======== Entries shown ========

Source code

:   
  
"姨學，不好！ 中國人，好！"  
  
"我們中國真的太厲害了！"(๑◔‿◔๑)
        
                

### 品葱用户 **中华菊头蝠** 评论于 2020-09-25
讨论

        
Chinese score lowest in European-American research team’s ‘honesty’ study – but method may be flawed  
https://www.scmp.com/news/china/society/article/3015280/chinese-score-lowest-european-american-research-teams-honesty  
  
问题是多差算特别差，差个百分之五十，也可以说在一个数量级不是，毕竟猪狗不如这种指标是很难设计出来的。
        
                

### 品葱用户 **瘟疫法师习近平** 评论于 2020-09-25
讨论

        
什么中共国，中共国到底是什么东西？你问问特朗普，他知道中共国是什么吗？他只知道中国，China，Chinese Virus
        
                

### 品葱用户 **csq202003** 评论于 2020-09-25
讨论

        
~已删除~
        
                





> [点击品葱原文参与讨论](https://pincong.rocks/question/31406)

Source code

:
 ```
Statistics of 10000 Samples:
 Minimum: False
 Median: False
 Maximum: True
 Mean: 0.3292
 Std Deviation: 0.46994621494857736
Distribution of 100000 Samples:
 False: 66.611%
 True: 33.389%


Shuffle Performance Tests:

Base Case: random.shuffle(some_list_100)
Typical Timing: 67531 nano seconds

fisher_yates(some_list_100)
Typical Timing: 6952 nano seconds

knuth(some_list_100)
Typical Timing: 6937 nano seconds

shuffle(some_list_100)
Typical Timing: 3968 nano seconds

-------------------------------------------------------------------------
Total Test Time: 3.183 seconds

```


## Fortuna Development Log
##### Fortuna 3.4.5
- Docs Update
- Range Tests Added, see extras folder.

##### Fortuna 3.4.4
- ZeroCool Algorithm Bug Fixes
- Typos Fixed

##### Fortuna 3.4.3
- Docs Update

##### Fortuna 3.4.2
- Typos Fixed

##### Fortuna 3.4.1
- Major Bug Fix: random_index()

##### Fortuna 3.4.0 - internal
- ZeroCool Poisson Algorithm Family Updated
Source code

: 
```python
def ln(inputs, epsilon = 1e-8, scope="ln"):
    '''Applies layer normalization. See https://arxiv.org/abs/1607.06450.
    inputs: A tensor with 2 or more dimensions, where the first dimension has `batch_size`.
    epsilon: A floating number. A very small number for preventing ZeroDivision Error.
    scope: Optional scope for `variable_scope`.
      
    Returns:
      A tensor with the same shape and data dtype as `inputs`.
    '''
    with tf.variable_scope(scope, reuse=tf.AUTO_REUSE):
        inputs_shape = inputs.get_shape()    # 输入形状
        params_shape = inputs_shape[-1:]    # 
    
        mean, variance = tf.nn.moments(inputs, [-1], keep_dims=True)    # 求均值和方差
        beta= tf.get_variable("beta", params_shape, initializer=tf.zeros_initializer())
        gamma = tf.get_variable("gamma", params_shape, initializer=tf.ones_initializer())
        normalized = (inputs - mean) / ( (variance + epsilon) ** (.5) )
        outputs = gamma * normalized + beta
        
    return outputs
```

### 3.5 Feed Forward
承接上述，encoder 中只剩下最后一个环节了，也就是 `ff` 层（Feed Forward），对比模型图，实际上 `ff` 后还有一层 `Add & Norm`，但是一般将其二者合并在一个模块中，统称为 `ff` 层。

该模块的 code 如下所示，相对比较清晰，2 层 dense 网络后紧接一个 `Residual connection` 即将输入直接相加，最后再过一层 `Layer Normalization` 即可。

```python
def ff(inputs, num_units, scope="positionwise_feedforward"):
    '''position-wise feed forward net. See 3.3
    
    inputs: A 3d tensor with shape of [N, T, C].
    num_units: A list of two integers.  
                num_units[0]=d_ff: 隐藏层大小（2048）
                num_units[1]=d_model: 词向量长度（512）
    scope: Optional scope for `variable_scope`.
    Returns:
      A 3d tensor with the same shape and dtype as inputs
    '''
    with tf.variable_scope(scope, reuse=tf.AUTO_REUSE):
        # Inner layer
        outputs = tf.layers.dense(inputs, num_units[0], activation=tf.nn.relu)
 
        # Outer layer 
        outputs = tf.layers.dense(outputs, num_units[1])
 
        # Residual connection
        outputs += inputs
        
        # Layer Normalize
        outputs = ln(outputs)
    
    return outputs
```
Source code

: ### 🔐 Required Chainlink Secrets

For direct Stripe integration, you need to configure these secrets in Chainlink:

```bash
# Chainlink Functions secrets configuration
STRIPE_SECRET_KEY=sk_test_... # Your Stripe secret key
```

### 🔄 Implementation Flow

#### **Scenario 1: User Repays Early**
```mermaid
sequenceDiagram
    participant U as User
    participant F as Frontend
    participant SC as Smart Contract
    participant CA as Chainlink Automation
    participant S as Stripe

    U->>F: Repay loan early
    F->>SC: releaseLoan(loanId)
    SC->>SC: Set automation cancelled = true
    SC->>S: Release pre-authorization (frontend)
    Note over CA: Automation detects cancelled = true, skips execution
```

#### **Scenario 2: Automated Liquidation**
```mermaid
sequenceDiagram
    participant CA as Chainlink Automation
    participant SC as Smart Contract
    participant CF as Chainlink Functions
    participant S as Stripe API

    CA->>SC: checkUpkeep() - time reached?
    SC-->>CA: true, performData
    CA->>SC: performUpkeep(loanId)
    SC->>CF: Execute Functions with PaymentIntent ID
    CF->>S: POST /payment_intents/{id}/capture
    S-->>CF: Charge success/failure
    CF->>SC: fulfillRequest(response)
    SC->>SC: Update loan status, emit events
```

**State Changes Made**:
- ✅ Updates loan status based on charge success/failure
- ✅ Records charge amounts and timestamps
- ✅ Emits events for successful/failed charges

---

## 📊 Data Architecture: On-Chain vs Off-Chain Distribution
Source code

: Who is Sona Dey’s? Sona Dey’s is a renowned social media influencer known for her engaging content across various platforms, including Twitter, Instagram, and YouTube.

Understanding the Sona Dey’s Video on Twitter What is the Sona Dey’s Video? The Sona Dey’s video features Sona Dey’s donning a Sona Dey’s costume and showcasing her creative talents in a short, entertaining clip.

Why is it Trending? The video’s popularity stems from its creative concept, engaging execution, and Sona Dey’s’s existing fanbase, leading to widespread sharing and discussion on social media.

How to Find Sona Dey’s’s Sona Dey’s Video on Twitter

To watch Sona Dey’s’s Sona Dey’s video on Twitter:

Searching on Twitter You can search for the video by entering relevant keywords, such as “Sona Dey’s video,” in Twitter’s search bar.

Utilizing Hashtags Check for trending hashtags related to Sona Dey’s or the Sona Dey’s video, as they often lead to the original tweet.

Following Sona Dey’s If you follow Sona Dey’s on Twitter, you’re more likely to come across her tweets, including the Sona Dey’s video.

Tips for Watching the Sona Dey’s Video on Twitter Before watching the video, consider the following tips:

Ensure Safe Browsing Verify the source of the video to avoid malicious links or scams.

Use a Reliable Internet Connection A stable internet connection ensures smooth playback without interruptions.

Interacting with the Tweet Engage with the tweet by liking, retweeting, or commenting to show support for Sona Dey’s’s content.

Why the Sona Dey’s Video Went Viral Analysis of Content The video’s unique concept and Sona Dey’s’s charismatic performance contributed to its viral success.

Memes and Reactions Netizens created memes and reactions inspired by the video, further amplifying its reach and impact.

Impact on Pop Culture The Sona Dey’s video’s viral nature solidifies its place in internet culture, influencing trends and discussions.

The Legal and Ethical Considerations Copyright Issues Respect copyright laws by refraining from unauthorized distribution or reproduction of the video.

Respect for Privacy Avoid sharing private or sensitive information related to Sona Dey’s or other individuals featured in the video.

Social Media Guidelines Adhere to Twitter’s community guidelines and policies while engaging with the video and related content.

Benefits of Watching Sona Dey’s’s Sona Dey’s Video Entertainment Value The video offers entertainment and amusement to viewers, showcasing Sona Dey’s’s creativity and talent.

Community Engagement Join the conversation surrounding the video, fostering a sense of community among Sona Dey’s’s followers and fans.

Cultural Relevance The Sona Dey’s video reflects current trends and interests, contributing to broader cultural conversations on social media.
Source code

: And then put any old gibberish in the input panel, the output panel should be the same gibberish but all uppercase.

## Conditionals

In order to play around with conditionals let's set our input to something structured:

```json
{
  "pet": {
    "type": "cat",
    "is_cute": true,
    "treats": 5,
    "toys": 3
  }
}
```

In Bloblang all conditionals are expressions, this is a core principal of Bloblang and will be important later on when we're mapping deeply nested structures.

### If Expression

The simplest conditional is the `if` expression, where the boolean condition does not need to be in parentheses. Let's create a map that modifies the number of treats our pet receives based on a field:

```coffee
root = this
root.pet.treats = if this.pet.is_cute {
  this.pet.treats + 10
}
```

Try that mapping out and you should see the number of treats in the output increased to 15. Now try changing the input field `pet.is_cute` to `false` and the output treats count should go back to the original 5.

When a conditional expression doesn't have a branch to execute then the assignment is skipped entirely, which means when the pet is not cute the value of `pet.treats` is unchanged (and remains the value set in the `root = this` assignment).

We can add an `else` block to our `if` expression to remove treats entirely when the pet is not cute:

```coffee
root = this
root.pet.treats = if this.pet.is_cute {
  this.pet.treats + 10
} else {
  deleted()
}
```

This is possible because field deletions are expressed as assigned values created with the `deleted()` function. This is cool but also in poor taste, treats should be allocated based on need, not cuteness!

========

* **Task to complete**: Look over the entries above. Copy every line that contains the word "tensor".

* **Answer to this exercise**:
    inputs: A tensor with 2 or more dimensions, where the first dimension has `batch_size`.
      A tensor with the same shape and data dtype as `inputs`.
    inputs: A 3d tensor with shape of [N, T, C].
      A 3d tensor with the same shape and dtype as inputs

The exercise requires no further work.